Intel has apparently taken advantage of a quiet period for the tech industry to slip out a handful of new PC processors that don't do anything whiz-bang enough to wait for whatever the company has in store for next month's CES event (the rumored 10-core desktop chip and/or a preview of the Kaby Lake architecture?).
The chip giant has just dropped eight new CPUs into its lineup, comprising a mix of both desktop and mobile processors based on either Broadwell or the newer Skylake architecture. Perhaps the most noteworthy ones are the desktop CPUs, the Skylake-based Core i3-6098P and i5-6402P. That's because the "P" suffix has indicated in the past an Intel processor that lacks the company's integrated GPU. Intel has made great strides with its integrated graphics recently, but buyers who are definitely building a system with a discrete graphics card might not be all that interested in an integrated GPU.
Otherwise, the i3-6098P consists of two cores running at 3.6GHz, while the i5-6402P is a quad-core CPU with each core running at 2.8GHz. The i5 has twice the cache (6MB) as the i3, and costs $182 compared to the i3's $117 price.

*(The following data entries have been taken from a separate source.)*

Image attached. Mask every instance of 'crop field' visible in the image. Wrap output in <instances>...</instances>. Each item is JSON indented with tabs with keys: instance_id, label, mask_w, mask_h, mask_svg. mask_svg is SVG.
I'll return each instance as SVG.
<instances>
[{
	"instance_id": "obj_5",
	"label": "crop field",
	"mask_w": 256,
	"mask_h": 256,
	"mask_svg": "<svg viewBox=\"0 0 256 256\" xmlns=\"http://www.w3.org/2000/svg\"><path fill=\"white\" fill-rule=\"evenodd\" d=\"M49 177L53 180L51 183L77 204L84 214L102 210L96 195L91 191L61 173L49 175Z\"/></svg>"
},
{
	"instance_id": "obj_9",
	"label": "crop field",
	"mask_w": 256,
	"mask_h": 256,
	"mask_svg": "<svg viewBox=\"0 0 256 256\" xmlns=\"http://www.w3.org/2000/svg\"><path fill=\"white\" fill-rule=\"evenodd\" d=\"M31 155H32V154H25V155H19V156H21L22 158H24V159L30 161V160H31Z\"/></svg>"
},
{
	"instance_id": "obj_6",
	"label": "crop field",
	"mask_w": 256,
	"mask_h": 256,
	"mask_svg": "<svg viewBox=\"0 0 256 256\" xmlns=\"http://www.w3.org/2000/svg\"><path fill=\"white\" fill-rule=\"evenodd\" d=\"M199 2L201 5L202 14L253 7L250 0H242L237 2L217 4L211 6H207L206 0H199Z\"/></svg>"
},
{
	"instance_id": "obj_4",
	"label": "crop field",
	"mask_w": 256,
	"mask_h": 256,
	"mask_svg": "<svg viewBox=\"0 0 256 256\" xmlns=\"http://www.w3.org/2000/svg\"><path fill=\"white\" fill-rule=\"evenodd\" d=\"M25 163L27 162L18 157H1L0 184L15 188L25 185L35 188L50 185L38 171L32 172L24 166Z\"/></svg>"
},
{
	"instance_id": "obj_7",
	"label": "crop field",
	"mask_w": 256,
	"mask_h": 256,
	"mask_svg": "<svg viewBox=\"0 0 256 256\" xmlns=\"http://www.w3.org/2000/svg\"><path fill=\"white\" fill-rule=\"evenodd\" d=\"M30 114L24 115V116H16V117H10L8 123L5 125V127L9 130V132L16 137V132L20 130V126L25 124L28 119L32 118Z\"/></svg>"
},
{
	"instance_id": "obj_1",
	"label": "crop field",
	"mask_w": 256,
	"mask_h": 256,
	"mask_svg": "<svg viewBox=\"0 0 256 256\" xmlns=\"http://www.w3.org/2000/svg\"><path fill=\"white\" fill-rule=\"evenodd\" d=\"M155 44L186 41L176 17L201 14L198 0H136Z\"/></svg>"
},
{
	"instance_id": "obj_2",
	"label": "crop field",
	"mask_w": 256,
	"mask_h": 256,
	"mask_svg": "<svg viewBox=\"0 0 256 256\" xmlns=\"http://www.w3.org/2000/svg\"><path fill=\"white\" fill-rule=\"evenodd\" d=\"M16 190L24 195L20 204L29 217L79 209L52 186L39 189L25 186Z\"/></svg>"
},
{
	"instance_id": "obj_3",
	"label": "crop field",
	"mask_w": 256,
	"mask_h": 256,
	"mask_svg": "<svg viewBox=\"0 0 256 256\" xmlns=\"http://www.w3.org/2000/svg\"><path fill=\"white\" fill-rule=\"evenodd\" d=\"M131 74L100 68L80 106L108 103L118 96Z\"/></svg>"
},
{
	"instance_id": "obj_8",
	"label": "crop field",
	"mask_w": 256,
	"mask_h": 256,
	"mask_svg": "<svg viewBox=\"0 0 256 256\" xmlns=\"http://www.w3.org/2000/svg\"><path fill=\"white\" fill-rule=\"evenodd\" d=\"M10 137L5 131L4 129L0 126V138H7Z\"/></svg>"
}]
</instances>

Of the half-dozen new mobile processors, four are dual-core i5 or i7 models. The two Broadwell CPUs are the i5-5200DU (2.2GHz, 3MB of L3 cache, $281) and the i7-5500DU (2.4GHz, 4MB of cache, $393), while the Skylake pair -- with the same price and cache as their respective Broadwell equivalents -- are the i5-6198DU (2.3GHz) and the i7-6498DU (2.5GHz). The quartet features the same specs and pricing as their existing "U" equivalents, but it's unclear what the "D" in the names means in terms of a differentiated product.
Rounding out the new CPUs are two dual-core 15W Celerons for low-power mobile systems: The 3855U with each core running at 1.6GHz, and the with cores running at 2GHz. Both ultra-low-voltage Skylake processors possess the same amount of L3 cache (2MB) and are priced the same ($107).